From 1968 to 1994, Kipniss created lithographs that followed the style and content of his paintings, whether generally or specifically. A commission from a print publisher in 1968 for five editions of lithographs precipitated his adoption of lithography as a medium.

Kipniss's first lithographs were done in black and white, but by 1970 he was also working in color. He taught himself "to lay in the most delicately light silvery tones on the surface of the limestone by maintaining an exceptionally sharp point on the lithographic pencil and drawing with no pressure other than the weight of the pencil itself." He built up a support so that his hand and wrist could "dangle" over the stone. By 1994 Kipniss had completed about 450 editions of lithographs, usually of 90 to 250 impressions, at the Burr Miller studio in Manhattan. He worked from 1969 with master printer Burr Miller and then with Steve and Terry, his sons.
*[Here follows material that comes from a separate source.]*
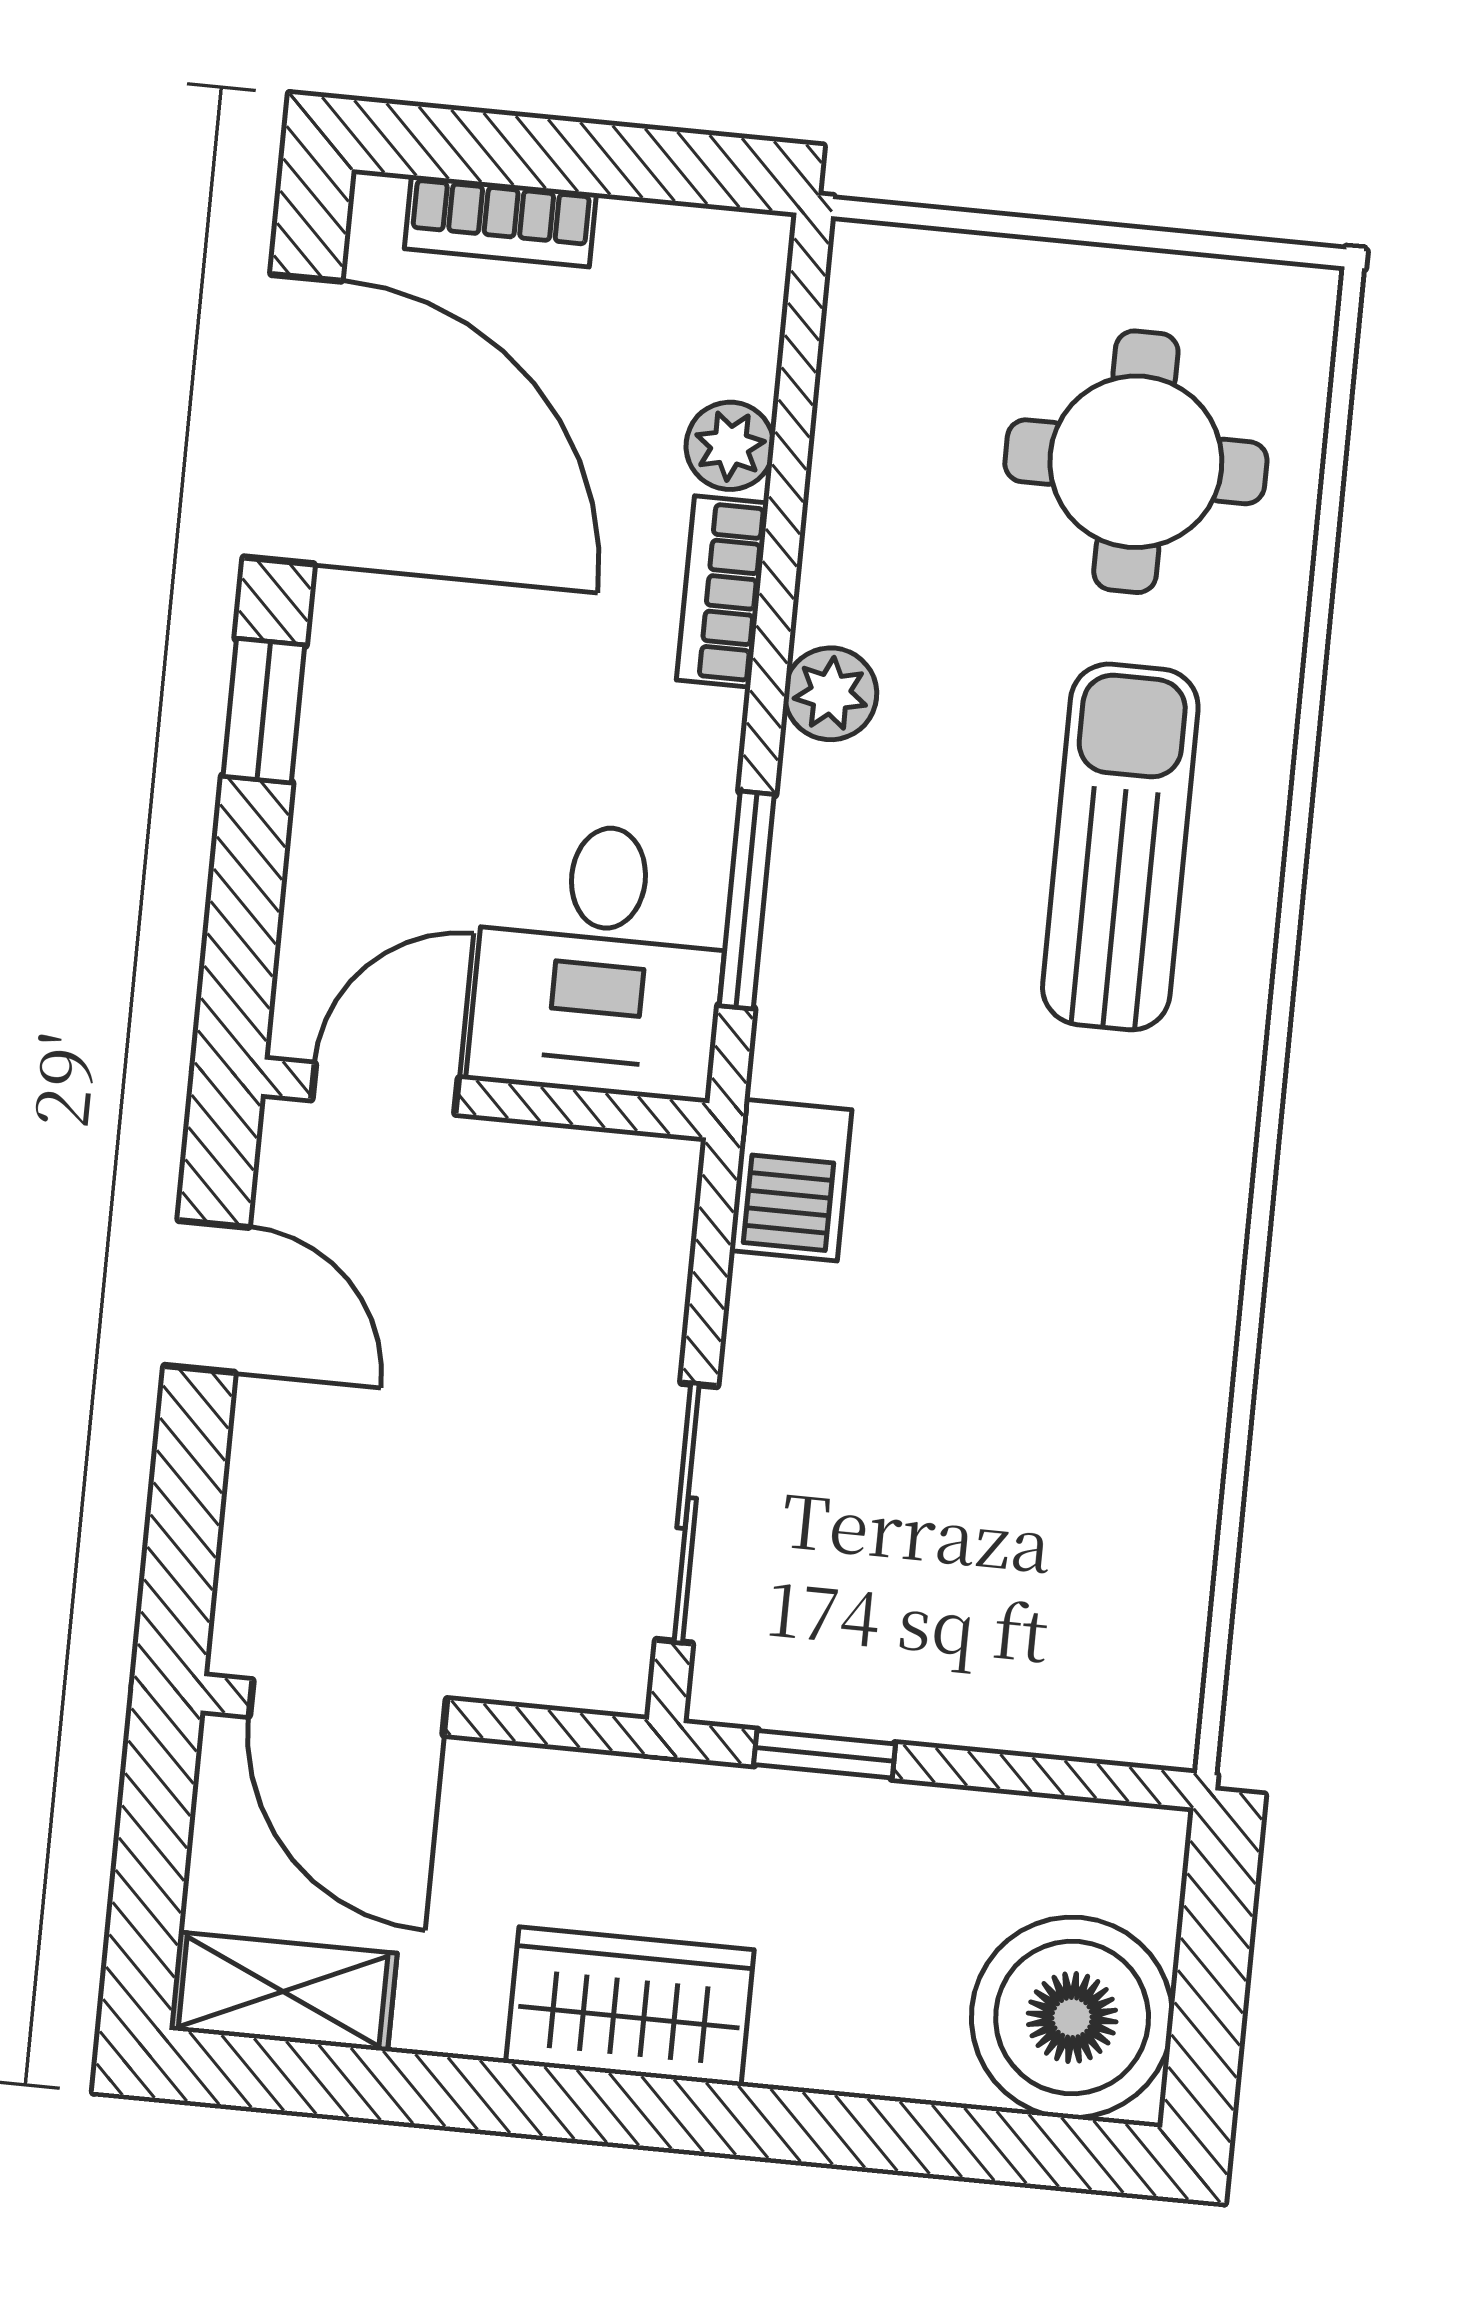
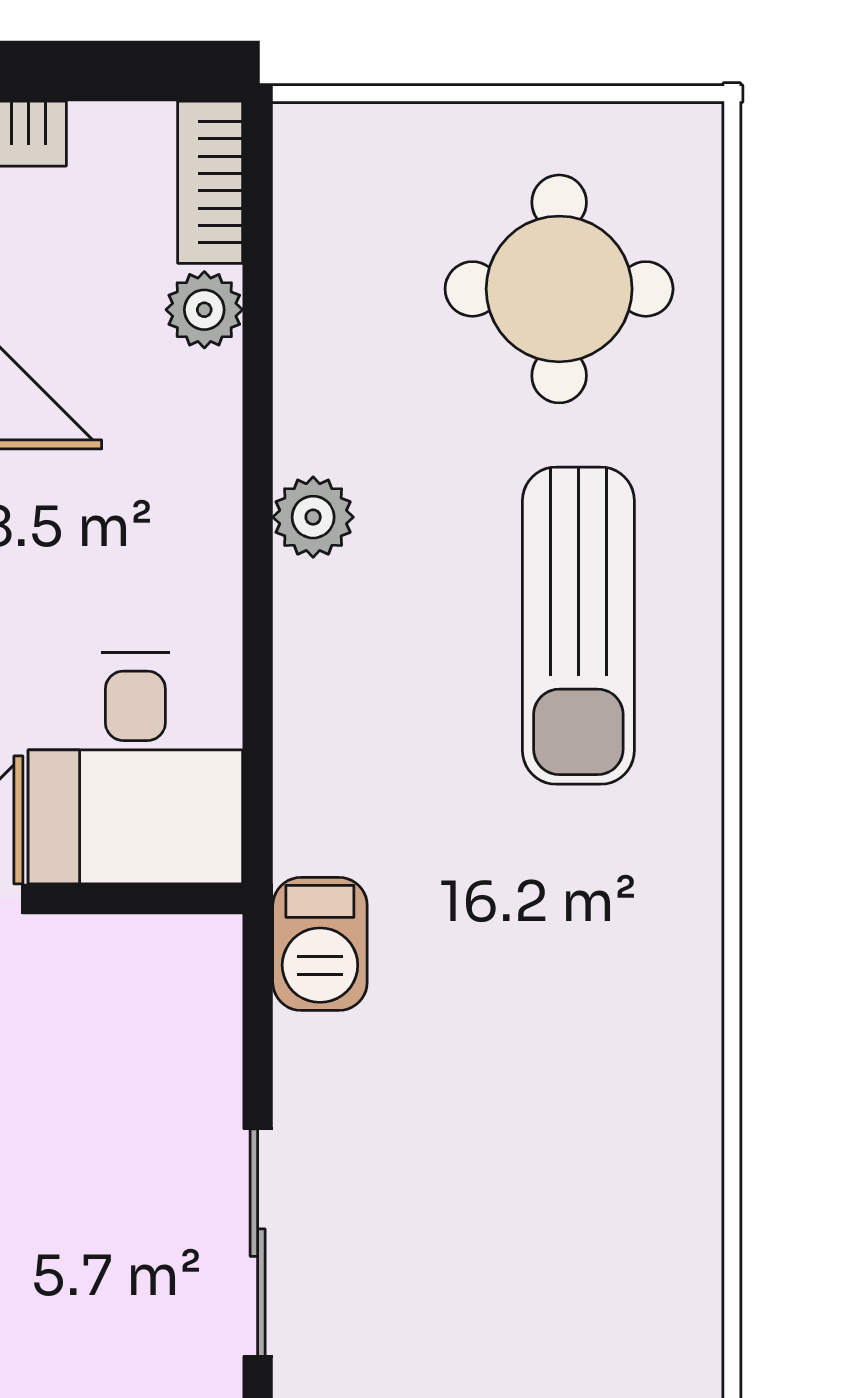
bookcase: (722, 591) -> (210, 182), moved
sun lounger: (1120, 847) -> (578, 626), turned 180
window: (747, 900) -> (258, 704), removed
In 1980 Kipniss began to draw on aluminum to make all of his lithographs, and by 1986 he was achieving an increased subtlety in the use of color with a light palette including "greens, blues, pinks, browns, and grays," as a critic noted that year. He added: "Kipniss enhances the remarkable purity and elegance of line in these lithographs by his restrained use of color. The delicate hues of his prints are of such extraordinary subtlety that it is only on careful examination that the viewer can recognize how complex they are, requiring as many as eight different plates to produce a single print." In 1994 Kipniss's concern with densely drawn fine tones led to increased difficulties in printing, and he gave up the medium.